> **Prompt**
Everything in the listing below should be written out again exactly, except the pictures.

> **Extracted records**
:::::

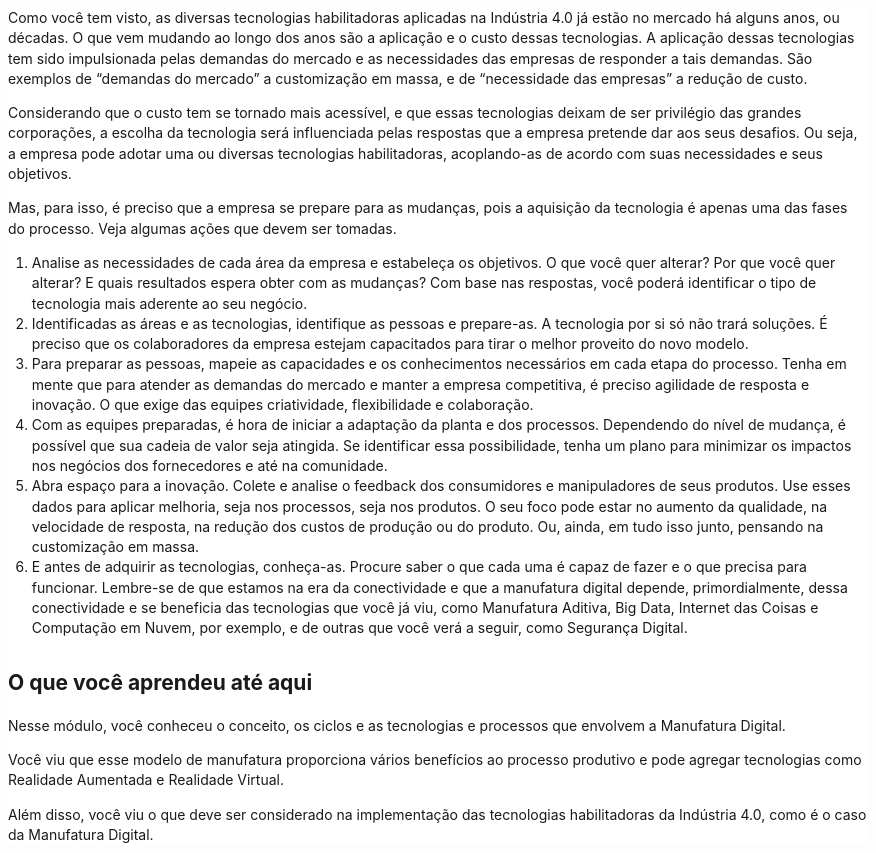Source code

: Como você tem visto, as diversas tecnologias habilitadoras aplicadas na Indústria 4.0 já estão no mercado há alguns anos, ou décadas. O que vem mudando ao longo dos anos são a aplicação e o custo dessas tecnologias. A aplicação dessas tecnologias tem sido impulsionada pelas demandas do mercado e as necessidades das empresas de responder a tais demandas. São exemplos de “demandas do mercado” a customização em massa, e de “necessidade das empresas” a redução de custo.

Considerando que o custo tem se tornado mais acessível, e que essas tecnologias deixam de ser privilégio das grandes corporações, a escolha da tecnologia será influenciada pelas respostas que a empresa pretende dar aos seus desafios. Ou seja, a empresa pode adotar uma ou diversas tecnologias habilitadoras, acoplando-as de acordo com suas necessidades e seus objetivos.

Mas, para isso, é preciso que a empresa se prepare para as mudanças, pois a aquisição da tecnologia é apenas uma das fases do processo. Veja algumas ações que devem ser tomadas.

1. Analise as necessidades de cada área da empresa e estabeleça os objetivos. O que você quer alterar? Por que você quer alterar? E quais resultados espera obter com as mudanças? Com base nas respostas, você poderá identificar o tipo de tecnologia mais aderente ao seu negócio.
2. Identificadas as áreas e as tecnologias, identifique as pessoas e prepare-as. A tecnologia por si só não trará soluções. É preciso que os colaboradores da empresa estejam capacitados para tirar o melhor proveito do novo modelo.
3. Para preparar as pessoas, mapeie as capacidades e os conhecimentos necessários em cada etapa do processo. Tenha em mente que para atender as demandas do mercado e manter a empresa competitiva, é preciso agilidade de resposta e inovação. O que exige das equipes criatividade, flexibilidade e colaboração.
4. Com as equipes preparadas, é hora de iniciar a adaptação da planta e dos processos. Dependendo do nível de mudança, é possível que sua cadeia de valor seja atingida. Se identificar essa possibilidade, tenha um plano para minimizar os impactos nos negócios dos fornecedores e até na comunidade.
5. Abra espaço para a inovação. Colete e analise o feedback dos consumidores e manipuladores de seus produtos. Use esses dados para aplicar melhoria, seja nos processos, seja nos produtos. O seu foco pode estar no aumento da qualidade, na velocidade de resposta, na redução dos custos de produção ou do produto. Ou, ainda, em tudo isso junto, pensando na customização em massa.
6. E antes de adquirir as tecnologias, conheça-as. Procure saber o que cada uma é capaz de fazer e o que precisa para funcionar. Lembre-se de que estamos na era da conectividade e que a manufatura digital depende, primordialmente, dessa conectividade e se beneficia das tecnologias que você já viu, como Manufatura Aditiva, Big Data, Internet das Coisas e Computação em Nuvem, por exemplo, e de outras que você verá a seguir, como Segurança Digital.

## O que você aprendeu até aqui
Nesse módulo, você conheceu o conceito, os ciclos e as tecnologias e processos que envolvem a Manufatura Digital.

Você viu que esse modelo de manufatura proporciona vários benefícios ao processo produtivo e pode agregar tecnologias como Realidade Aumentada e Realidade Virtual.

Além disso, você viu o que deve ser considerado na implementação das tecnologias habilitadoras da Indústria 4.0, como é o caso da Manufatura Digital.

:::::

> **Reply**
Source code

: Como você tem visto, as diversas tecnologias habilitadoras aplicadas na Indústria 4.0 já estão no mercado há alguns anos, ou décadas. O que vem mudando ao longo dos anos são a aplicação e o custo dessas tecnologias. A aplicação dessas tecnologias tem sido impulsionada pelas demandas do mercado e as necessidades das empresas de responder a tais demandas. São exemplos de “demandas do mercado” a customização em massa, e de “necessidade das empresas” a redução de custo.

Considerando que o custo tem se tornado mais acessível, e que essas tecnologias deixam de ser privilégio das grandes corporações, a escolha da tecnologia será influenciada pelas respostas que a empresa pretende dar aos seus desafios. Ou seja, a empresa pode adotar uma ou diversas tecnologias habilitadoras, acoplando-as de acordo com suas necessidades e seus objetivos.

Mas, para isso, é preciso que a empresa se prepare para as mudanças, pois a aquisição da tecnologia é apenas uma das fases do processo. Veja algumas ações que devem ser tomadas.

1. Analise as necessidades de cada área da empresa e estabeleça os objetivos. O que você quer alterar? Por que você quer alterar? E quais resultados espera obter com as mudanças? Com base nas respostas, você poderá identificar o tipo de tecnologia mais aderente ao seu negócio.
2. Identificadas as áreas e as tecnologias, identifique as pessoas e prepare-as. A tecnologia por si só não trará soluções. É preciso que os colaboradores da empresa estejam capacitados para tirar o melhor proveito do novo modelo.
3. Para preparar as pessoas, mapeie as capacidades e os conhecimentos necessários em cada etapa do processo. Tenha em mente que para atender as demandas do mercado e manter a empresa competitiva, é preciso agilidade de resposta e inovação. O que exige das equipes criatividade, flexibilidade e colaboração.
4. Com as equipes preparadas, é hora de iniciar a adaptação da planta e dos processos. Dependendo do nível de mudança, é possível que sua cadeia de valor seja atingida. Se identificar essa possibilidade, tenha um plano para minimizar os impactos nos negócios dos fornecedores e até na comunidade.
5. Abra espaço para a inovação. Colete e analise o feedback dos consumidores e manipuladores de seus produtos. Use esses dados para aplicar melhoria, seja nos processos, seja nos produtos. O seu foco pode estar no aumento da qualidade, na velocidade de resposta, na redução dos custos de produção ou do produto. Ou, ainda, em tudo isso junto, pensando na customização em massa.
6. E antes de adquirir as tecnologias, conheça-as. Procure saber o que cada uma é capaz de fazer e o que precisa para funcionar. Lembre-se de que estamos na era da conectividade e que a manufatura digital depende, primordialmente, dessa conectividade e se beneficia das tecnologias que você já viu, como Manufatura Aditiva, Big Data, Internet das Coisas e Computação em Nuvem, por exemplo, e de outras que você verá a seguir, como Segurança Digital.

## O que você aprendeu até aqui
Nesse módulo, você conheceu o conceito, os ciclos e as tecnologias e processos que envolvem a Manufatura Digital.

Você viu que esse modelo de manufatura proporciona vários benefícios ao processo produtivo e pode agregar tecnologias como Realidade Aumentada e Realidade Virtual.

Além disso, você viu o que deve ser considerado na implementação das tecnologias habilitadoras da Indústria 4.0, como é o caso da Manufatura Digital.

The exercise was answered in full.